Assigned task
Given the listing below, write out exactly the lines starting with the line that has "Write lens after" and going on through the line that has "Add a lens line", both kept.

Material for this exercise
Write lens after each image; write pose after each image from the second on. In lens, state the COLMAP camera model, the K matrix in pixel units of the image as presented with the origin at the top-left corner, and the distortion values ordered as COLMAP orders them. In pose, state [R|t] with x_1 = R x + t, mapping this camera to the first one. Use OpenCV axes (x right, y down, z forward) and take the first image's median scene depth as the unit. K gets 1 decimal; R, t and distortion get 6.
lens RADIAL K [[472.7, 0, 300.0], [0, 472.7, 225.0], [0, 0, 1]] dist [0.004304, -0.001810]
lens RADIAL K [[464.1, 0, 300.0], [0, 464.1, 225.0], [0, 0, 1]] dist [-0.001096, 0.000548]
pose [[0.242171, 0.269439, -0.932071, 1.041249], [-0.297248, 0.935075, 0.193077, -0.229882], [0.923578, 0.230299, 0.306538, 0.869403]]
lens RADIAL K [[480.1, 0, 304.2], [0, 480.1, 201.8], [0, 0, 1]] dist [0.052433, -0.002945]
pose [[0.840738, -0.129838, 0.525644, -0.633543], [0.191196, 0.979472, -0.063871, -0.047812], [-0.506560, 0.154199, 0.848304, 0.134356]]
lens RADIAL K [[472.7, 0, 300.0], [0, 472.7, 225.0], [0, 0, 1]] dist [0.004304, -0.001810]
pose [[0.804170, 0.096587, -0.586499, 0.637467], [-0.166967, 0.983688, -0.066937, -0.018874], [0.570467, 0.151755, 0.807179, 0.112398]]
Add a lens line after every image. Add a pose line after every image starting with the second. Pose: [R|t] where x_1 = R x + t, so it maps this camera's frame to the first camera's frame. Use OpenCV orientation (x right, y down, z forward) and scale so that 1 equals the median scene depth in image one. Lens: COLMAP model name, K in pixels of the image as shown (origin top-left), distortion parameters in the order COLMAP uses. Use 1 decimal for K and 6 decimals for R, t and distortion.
...
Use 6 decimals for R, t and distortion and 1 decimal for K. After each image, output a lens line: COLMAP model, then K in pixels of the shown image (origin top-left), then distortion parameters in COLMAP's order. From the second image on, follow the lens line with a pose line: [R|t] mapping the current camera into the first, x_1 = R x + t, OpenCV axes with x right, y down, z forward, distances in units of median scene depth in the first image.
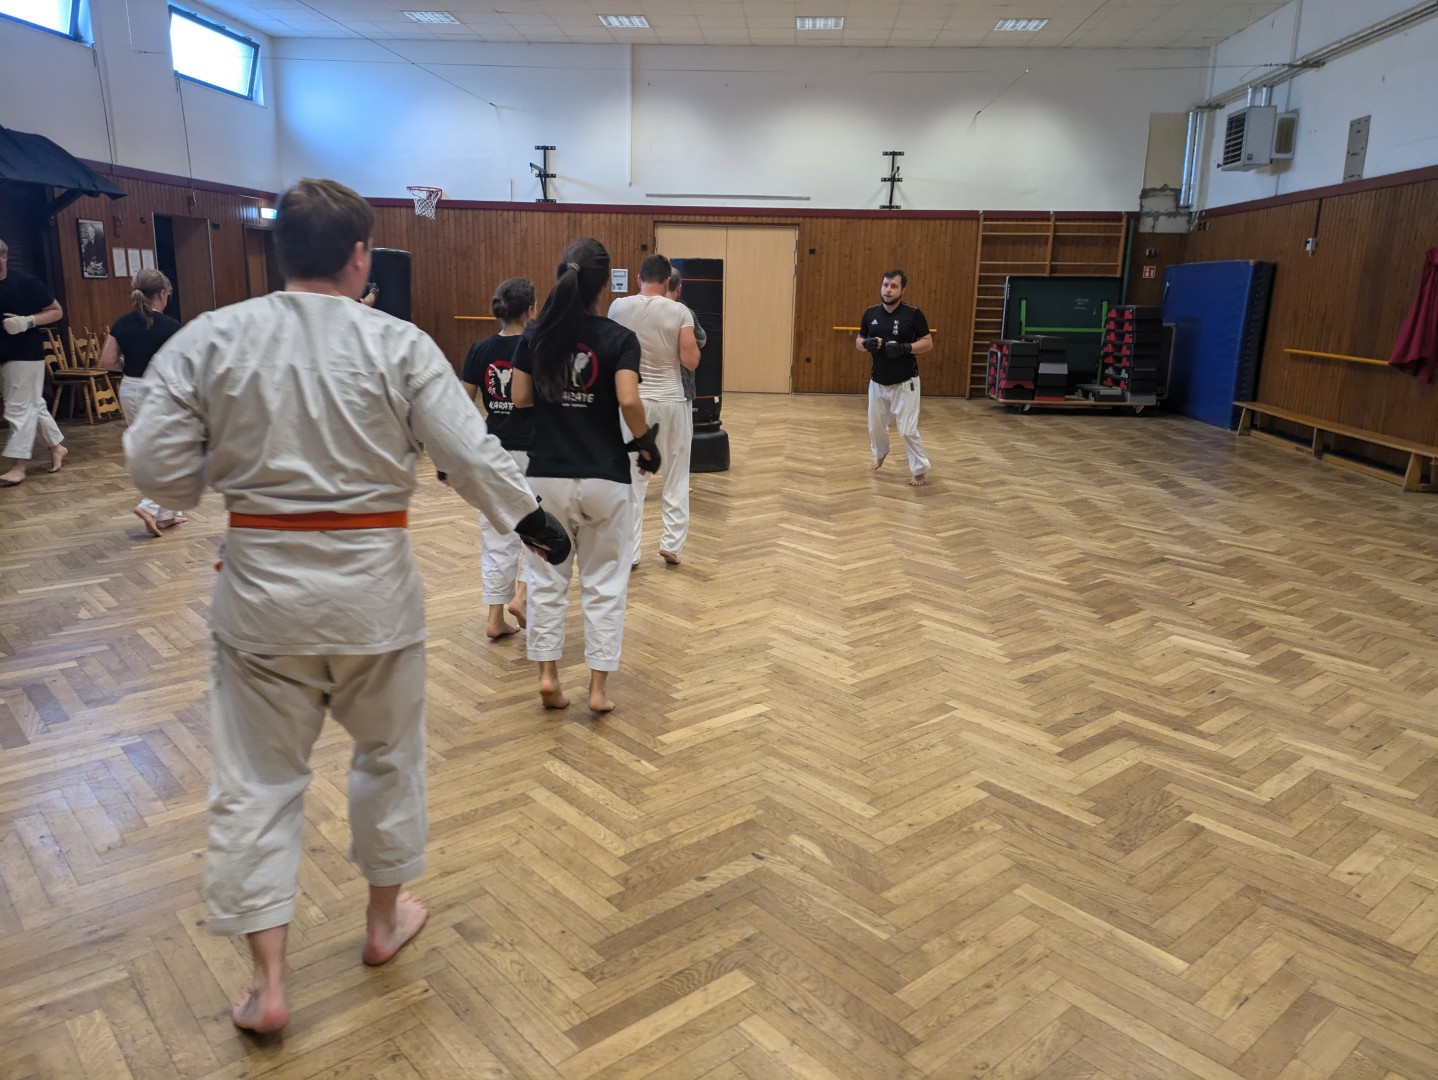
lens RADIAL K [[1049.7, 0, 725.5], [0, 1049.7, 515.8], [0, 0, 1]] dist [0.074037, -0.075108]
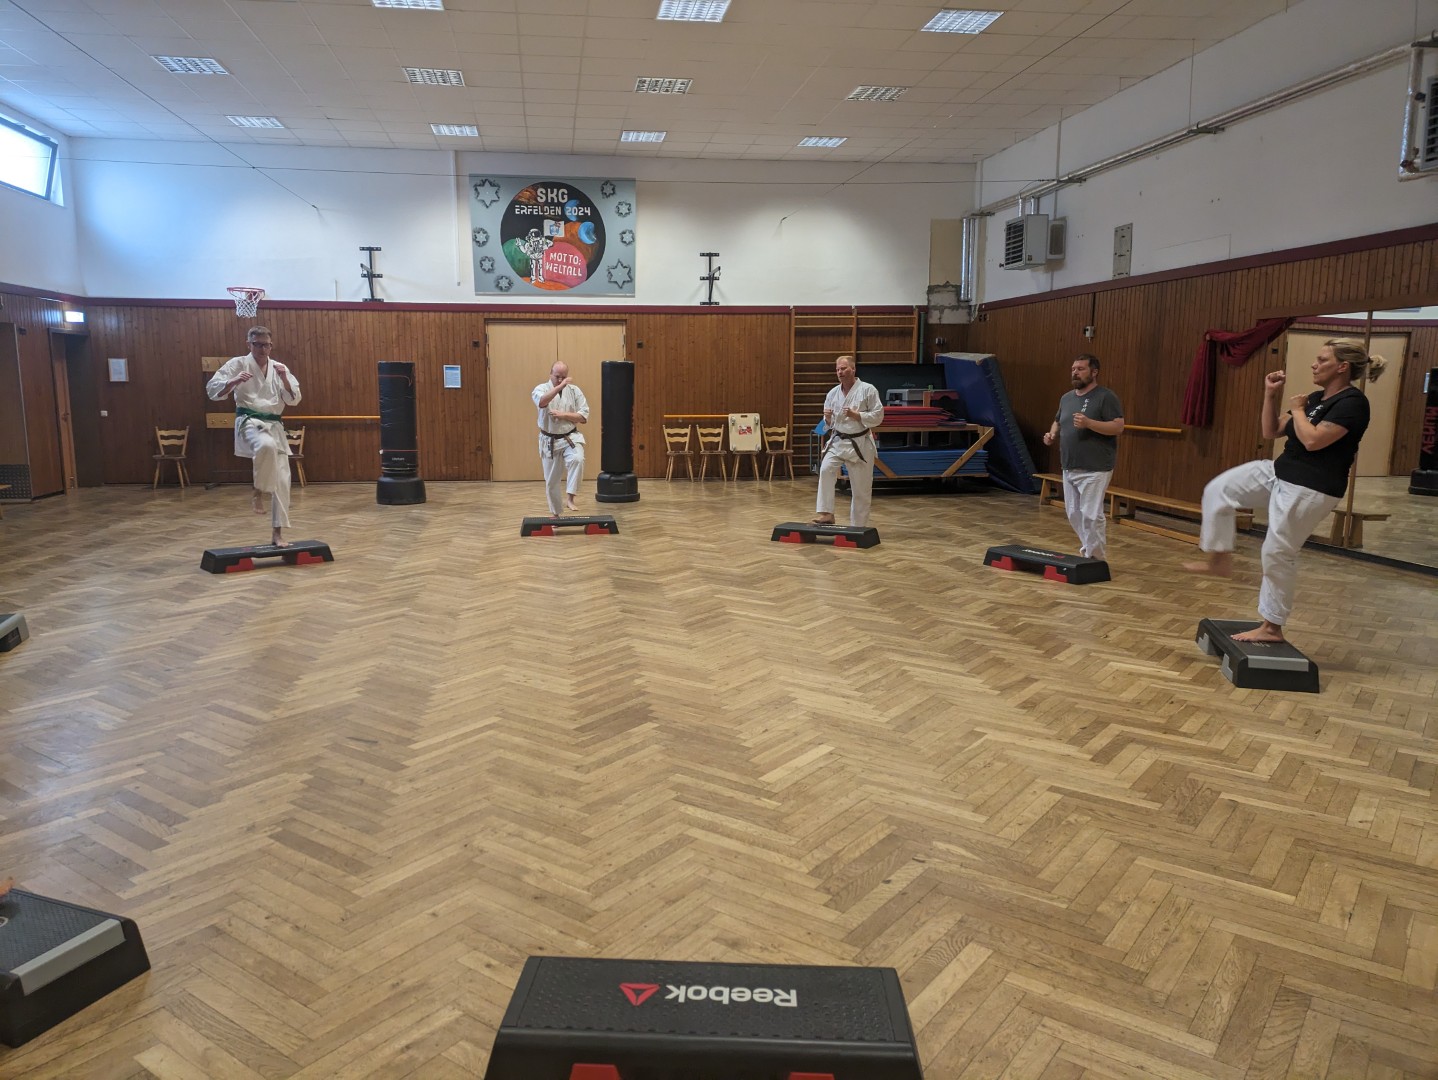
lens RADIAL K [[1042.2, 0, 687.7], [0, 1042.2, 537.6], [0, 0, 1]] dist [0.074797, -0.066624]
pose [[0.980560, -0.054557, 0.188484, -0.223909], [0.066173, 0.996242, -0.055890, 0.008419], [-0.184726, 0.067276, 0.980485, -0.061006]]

Answer to this task
Write lens after each image; write pose after each image from the second on. In lens, state the COLMAP camera model, the K matrix in pixel units of the image as presented with the origin at the top-left corner, and the distortion values ordered as COLMAP orders them. In pose, state [R|t] with x_1 = R x + t, mapping this camera to the first one. Use OpenCV axes (x right, y down, z forward) and take the first image's median scene depth as the unit. K gets 1 decimal; R, t and distortion get 6.
lens RADIAL K [[472.7, 0, 300.0], [0, 472.7, 225.0], [0, 0, 1]] dist [0.004304, -0.001810]
lens RADIAL K [[464.1, 0, 300.0], [0, 464.1, 225.0], [0, 0, 1]] dist [-0.001096, 0.000548]
pose [[0.242171, 0.269439, -0.932071, 1.041249], [-0.297248, 0.935075, 0.193077, -0.229882], [0.923578, 0.230299, 0.306538, 0.869403]]
lens RADIAL K [[480.1, 0, 304.2], [0, 480.1, 201.8], [0, 0, 1]] dist [0.052433, -0.002945]
pose [[0.840738, -0.129838, 0.525644, -0.633543], [0.191196, 0.979472, -0.063871, -0.047812], [-0.506560, 0.154199, 0.848304, 0.134356]]
lens RADIAL K [[472.7, 0, 300.0], [0, 472.7, 225.0], [0, 0, 1]] dist [0.004304, -0.001810]
pose [[0.804170, 0.096587, -0.586499, 0.637467], [-0.166967, 0.983688, -0.066937, -0.018874], [0.570467, 0.151755, 0.807179, 0.112398]]
Add a lens line after every image. Add a pose line after every image starting with the second. Pose: [R|t] where x_1 = R x + t, so it maps this camera's frame to the first camera's frame. Use OpenCV orientation (x right, y down, z forward) and scale so that 1 equals the median scene depth in image one. Lens: COLMAP model name, K in pixels of the image as shown (origin top-left), distortion parameters in the order COLMAP uses. Use 1 decimal for K and 6 decimals for R, t and distortion.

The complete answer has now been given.